The major feature of dysthymic disorder is the continued presence of a mildly depressed state lasting most of the day and for most days, extending for a period of 2 years with no discrete episodes of the illness (as is the case with bipolar disorders). The patient may display irritability, anger, guilt, withdrawal from society, or a lack of both activity and productivity.

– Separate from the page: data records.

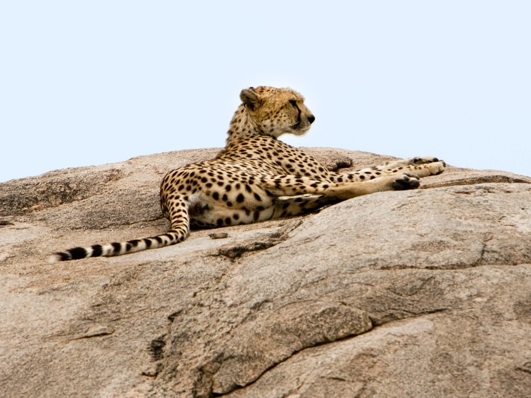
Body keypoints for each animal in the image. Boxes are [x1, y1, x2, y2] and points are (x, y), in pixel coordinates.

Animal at [51, 86, 444, 262]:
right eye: (293, 102)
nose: (312, 117)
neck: (247, 131)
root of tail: (168, 190)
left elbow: (376, 164)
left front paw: (426, 158)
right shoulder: (320, 173)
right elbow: (367, 172)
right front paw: (425, 165)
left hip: (266, 207)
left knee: (324, 195)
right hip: (277, 183)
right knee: (339, 188)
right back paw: (403, 182)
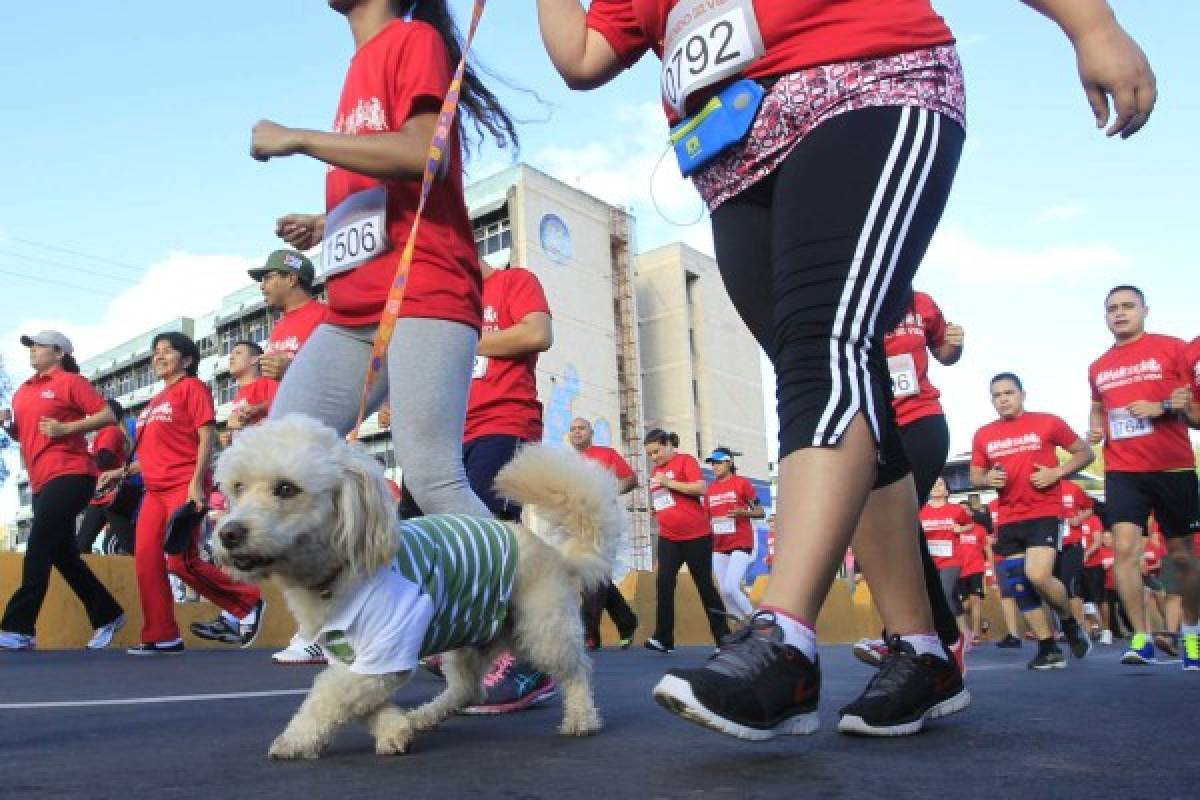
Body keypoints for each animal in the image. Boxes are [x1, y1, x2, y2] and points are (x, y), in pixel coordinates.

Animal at [216, 417, 624, 762]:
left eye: (286, 489)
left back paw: (581, 719)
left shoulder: (387, 650)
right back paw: (422, 717)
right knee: (468, 690)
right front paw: (394, 728)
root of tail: (555, 552)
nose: (227, 533)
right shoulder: (354, 656)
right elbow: (355, 698)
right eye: (237, 487)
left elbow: (328, 695)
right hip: (470, 636)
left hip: (544, 629)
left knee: (576, 671)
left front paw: (297, 739)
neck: (337, 572)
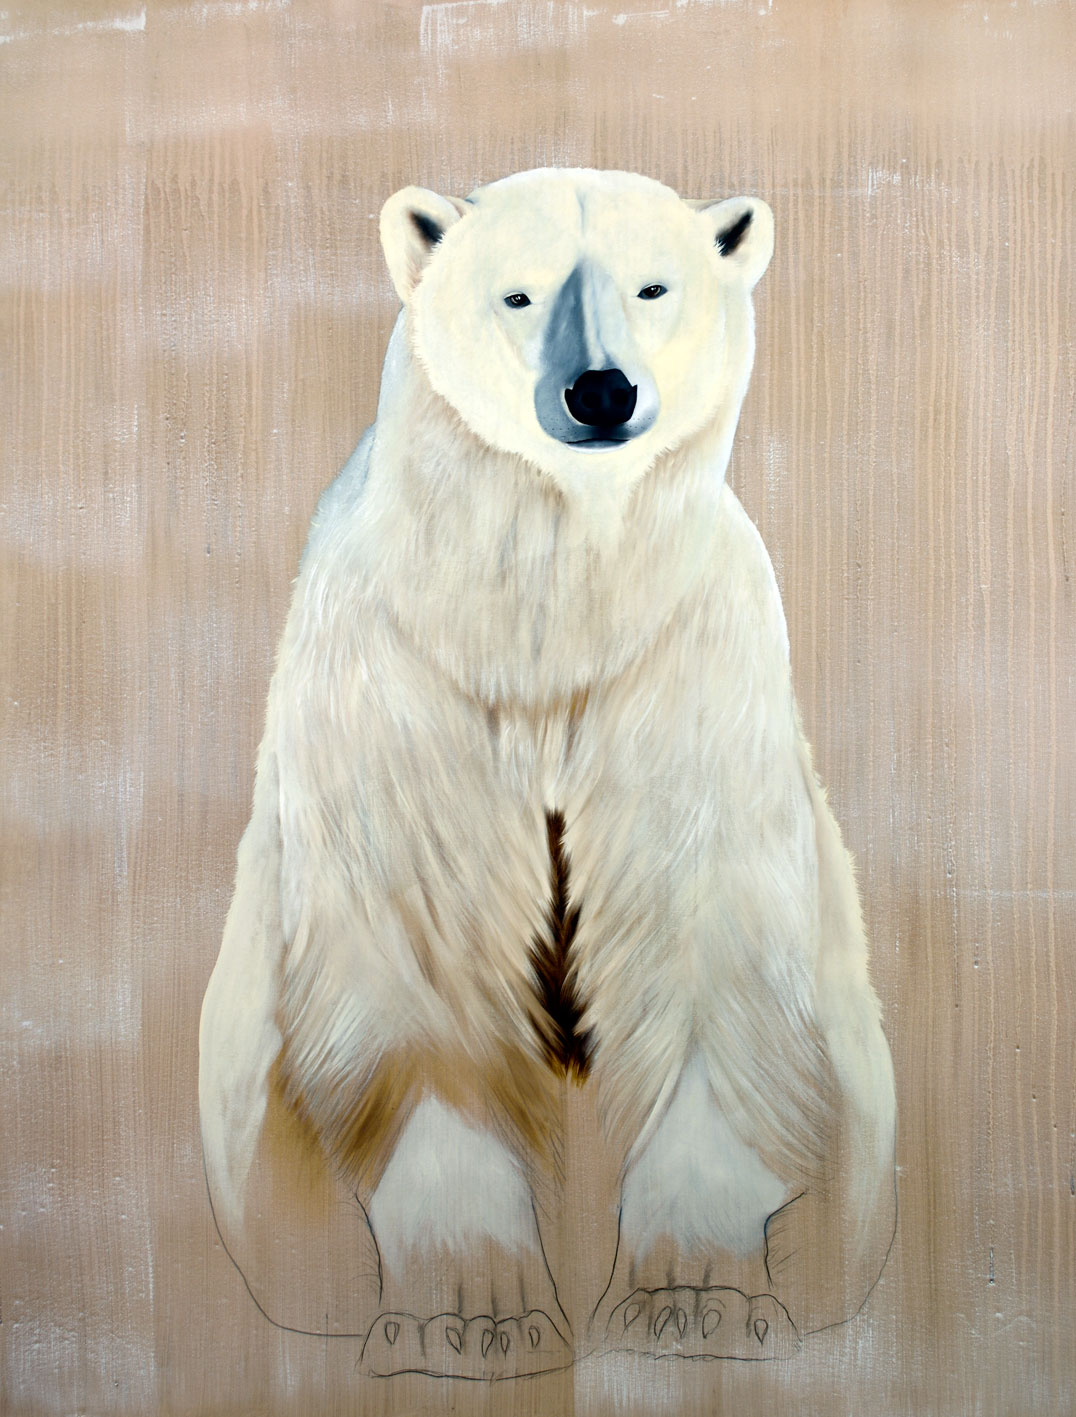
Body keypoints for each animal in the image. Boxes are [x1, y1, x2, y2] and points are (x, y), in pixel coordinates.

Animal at [199, 166, 897, 1380]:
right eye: (518, 293)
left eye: (652, 284)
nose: (601, 390)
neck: (544, 626)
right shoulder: (394, 689)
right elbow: (423, 968)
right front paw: (469, 1314)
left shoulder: (688, 673)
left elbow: (706, 946)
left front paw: (696, 1297)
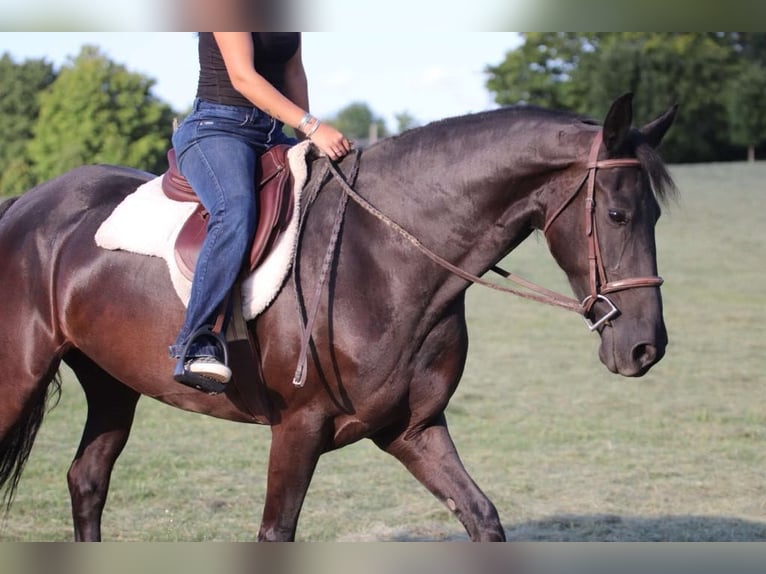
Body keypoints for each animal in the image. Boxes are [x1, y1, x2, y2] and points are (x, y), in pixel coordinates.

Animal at [0, 93, 676, 541]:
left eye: (655, 216)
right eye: (617, 215)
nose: (646, 348)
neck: (385, 256)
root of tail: (26, 204)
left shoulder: (413, 429)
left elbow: (482, 517)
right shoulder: (298, 428)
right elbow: (276, 533)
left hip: (111, 382)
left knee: (87, 481)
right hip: (19, 377)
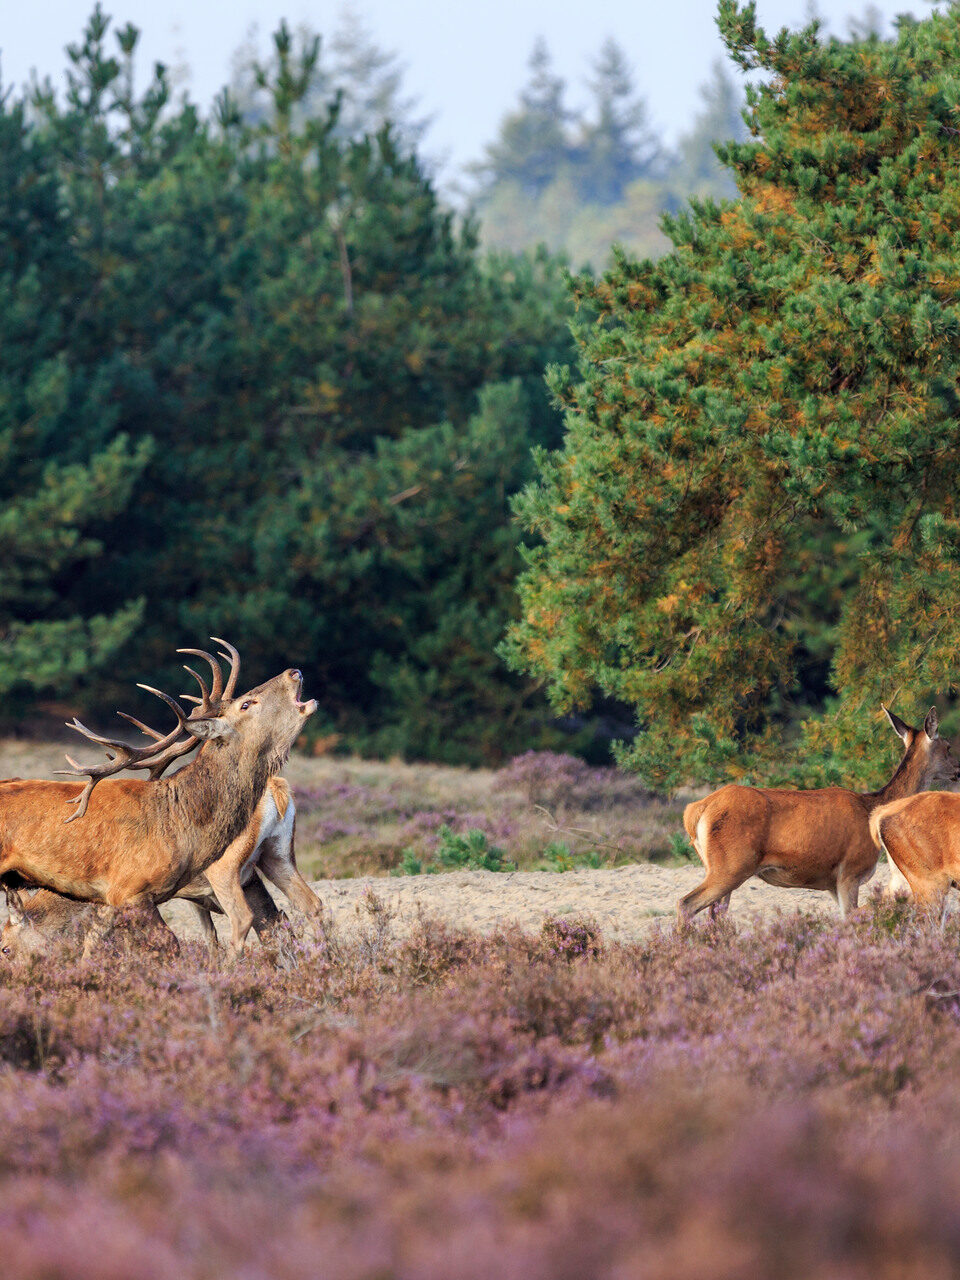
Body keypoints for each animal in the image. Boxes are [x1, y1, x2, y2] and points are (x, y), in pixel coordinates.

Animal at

The major feature of cyclothymic disorder is that it basically reflects a mild form of bipolar II disorder in which there are episodes of mild depression and hypomania over a 2-year period. However, in contrast to bipolar II disorder, there are no clear-cut discrete episodes associated with cyclothymia.

Hereditary Factors

Research studies suggest that genetic factors may play significant roles in both depression and bipolar disorders. One line of evidence is based on the observations that first-degree relatives of major depressive disorder probands (i.e., the patient or family member bringing a family under study) are much more likely to have this disorder than similar relationships in a control population. Parallel findings have been reported with respect to individuals suffering from bipolar disorder. Moreover, with respect to depression, the concordance rate for monozygotic twins is much higher than for dizygotic twins. However, studies attempting to link specific chromosomal variations with this disorder have not yielded uniform results, and, accordingly, further studies are required to support a genetic factor as determined from chromosomal analysis.

Brain Abnormalities

In general, the findings from studies attempting to identify specific regions of the brain linked to depression and related disorders have been inconclusive, but studies using positron emission tomography and MRI scans have provided evidence of possible prefrontal cortical involvement. It should be pointed out that this region of the cortex has both direct and indirect projections to the hypothalamus, amygdala, and midbrain periaqueductal gray. These are areas of the brain that are significantly involved in the regulation of emotional behavior. That the prefrontal cortex is involved in depressive disorders is supported by studies showing that lesions of this region enhance aggression and disrupt thought processes and the making of rational decisions. It remains for future research to determine the extent to which dysfunctions involving other regions of the brain contribute to depressive disorders.